> _PROMPT_: Reproduce the lines below verbatim, from the first line through the line that contains "ಸಾಕಷ್ಟಿರಬಹುದು", including both.

> _Records from a dataset_:
# # # # #
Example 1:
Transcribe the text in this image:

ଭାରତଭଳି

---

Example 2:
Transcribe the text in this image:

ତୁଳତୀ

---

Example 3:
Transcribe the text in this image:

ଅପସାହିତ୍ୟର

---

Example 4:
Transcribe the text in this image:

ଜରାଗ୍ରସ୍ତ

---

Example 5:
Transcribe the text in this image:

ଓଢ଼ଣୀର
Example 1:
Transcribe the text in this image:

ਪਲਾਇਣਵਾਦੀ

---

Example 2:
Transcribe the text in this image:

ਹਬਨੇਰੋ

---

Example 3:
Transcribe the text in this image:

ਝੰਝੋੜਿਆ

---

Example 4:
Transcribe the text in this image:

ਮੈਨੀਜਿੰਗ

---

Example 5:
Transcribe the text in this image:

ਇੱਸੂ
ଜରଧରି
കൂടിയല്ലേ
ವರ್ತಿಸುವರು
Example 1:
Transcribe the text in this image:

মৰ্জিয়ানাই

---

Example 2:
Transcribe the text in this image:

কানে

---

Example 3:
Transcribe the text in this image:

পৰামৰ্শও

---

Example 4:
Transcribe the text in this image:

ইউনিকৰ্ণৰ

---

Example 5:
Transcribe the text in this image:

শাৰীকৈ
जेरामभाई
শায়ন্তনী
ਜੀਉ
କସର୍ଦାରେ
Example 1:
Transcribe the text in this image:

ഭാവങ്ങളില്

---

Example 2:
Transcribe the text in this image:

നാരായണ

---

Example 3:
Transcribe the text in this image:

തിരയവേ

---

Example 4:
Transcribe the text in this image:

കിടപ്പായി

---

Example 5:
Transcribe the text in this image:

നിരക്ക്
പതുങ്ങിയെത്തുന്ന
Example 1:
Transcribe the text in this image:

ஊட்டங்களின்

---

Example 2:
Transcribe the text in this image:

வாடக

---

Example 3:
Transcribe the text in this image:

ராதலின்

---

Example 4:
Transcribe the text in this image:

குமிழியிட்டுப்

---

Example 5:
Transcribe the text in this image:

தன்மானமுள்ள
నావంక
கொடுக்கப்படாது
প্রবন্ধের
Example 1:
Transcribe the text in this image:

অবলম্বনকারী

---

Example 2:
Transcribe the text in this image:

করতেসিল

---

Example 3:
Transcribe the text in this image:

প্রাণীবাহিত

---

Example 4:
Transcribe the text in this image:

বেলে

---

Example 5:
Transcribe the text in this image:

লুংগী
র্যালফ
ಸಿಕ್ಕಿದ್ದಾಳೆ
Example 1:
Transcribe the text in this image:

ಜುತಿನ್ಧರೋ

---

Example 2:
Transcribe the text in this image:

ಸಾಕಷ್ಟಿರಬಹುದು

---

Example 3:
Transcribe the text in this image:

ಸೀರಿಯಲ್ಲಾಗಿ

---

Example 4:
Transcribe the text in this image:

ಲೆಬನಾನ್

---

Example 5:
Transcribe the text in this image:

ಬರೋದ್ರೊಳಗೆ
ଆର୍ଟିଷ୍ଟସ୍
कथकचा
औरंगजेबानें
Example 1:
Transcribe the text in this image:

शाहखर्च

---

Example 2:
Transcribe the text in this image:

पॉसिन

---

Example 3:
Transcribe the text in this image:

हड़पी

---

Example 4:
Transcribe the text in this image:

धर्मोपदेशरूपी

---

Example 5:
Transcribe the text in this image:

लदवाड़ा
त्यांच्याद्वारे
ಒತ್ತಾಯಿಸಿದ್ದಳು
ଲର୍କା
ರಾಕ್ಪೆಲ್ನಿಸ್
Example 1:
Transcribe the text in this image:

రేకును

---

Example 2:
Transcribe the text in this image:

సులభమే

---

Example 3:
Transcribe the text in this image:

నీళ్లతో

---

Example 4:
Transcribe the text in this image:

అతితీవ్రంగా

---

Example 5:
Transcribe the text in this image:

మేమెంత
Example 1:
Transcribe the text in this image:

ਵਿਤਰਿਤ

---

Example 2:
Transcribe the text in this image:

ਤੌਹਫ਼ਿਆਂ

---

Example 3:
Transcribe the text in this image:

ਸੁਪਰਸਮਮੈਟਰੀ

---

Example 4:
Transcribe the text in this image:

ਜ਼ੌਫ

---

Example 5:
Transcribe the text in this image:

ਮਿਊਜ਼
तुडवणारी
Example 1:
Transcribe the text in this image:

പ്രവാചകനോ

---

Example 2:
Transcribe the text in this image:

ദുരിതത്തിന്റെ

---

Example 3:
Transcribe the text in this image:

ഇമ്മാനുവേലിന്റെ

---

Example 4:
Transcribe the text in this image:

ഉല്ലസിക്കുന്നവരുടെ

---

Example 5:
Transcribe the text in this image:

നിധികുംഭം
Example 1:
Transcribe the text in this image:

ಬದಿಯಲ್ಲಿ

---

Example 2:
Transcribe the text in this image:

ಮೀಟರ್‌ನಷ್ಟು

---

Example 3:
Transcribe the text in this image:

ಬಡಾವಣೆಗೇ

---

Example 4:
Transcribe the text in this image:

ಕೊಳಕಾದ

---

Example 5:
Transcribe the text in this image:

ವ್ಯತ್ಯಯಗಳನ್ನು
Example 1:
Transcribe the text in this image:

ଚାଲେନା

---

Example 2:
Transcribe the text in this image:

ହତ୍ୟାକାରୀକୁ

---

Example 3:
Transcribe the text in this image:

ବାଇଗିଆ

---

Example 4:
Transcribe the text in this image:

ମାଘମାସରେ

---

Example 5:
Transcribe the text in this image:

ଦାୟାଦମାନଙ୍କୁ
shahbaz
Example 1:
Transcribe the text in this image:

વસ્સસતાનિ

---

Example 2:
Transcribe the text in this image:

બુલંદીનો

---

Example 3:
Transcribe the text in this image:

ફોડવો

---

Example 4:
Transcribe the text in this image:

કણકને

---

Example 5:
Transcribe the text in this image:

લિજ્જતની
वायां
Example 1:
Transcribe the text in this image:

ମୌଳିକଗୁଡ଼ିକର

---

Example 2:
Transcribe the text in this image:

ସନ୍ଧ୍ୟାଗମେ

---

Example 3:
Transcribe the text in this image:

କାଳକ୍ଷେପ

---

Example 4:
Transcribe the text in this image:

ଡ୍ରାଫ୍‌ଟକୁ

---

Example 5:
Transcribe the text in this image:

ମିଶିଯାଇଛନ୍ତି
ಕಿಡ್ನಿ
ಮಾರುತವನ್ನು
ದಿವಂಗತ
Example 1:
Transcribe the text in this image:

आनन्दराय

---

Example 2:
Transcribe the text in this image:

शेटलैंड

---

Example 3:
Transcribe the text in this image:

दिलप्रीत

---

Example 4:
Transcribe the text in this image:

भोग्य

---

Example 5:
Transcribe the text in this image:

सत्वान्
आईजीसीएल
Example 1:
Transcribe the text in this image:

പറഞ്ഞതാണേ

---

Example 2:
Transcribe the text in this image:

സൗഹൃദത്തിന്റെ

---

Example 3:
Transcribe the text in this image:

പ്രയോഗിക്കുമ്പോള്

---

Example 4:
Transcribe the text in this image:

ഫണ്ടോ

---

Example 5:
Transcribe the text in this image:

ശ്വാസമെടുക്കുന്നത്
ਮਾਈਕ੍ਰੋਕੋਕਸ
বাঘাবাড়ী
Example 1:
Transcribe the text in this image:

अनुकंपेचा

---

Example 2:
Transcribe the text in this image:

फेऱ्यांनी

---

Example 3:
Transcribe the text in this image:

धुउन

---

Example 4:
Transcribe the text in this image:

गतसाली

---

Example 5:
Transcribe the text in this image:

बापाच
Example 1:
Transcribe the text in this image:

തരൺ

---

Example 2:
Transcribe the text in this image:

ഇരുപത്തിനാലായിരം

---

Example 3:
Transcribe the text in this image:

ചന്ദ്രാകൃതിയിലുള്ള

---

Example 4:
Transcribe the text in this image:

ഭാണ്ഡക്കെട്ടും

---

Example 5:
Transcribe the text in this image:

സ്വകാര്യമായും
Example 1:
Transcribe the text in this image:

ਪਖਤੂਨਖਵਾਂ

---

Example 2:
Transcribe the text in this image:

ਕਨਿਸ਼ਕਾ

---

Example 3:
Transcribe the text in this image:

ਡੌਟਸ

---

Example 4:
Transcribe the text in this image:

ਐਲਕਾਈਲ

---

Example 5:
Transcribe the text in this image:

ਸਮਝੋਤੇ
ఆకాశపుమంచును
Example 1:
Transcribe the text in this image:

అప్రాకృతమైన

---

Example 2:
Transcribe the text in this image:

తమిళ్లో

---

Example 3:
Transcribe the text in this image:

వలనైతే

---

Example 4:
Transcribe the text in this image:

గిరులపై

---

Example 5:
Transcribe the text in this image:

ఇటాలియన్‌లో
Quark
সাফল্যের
# # # # #
> _CORRECT OUTPUT_:
Example 1:
Transcribe the text in this image:

ଭାରତଭଳି

---

Example 2:
Transcribe the text in this image:

ତୁଳତୀ

---

Example 3:
Transcribe the text in this image:

ଅପସାହିତ୍ୟର

---

Example 4:
Transcribe the text in this image:

ଜରାଗ୍ରସ୍ତ

---

Example 5:
Transcribe the text in this image:

ଓଢ଼ଣୀର
Example 1:
Transcribe the text in this image:

ਪਲਾਇਣਵਾਦੀ

---

Example 2:
Transcribe the text in this image:

ਹਬਨੇਰੋ

---

Example 3:
Transcribe the text in this image:

ਝੰਝੋੜਿਆ

---

Example 4:
Transcribe the text in this image:

ਮੈਨੀਜਿੰਗ

---

Example 5:
Transcribe the text in this image:

ਇੱਸੂ
ଜରଧରି
കൂടിയല്ലേ
ವರ್ತಿಸುವರು
Example 1:
Transcribe the text in this image:

মৰ্জিয়ানাই

---

Example 2:
Transcribe the text in this image:

কানে

---

Example 3:
Transcribe the text in this image:

পৰামৰ্শও

---

Example 4:
Transcribe the text in this image:

ইউনিকৰ্ণৰ

---

Example 5:
Transcribe the text in this image:

শাৰীকৈ
जेरामभाई
শায়ন্তনী
ਜੀਉ
କସର୍ଦାରେ
Example 1:
Transcribe the text in this image:

ഭാവങ്ങളില്

---

Example 2:
Transcribe the text in this image:

നാരായണ

---

Example 3:
Transcribe the text in this image:

തിരയവേ

---

Example 4:
Transcribe the text in this image:

കിടപ്പായി

---

Example 5:
Transcribe the text in this image:

നിരക്ക്
പതുങ്ങിയെത്തുന്ന
Example 1:
Transcribe the text in this image:

ஊட்டங்களின்

---

Example 2:
Transcribe the text in this image:

வாடக

---

Example 3:
Transcribe the text in this image:

ராதலின்

---

Example 4:
Transcribe the text in this image:

குமிழியிட்டுப்

---

Example 5:
Transcribe the text in this image:

தன்மானமுள்ள
నావంక
கொடுக்கப்படாது
প্রবন্ধের
Example 1:
Transcribe the text in this image:

অবলম্বনকারী

---

Example 2:
Transcribe the text in this image:

করতেসিল

---

Example 3:
Transcribe the text in this image:

প্রাণীবাহিত

---

Example 4:
Transcribe the text in this image:

বেলে

---

Example 5:
Transcribe the text in this image:

লুংগী
র্যালফ
ಸಿಕ್ಕಿದ್ದಾಳೆ
Example 1:
Transcribe the text in this image:

ಜುತಿನ್ಧರೋ

---

Example 2:
Transcribe the text in this image:

ಸಾಕಷ್ಟಿರಬಹುದು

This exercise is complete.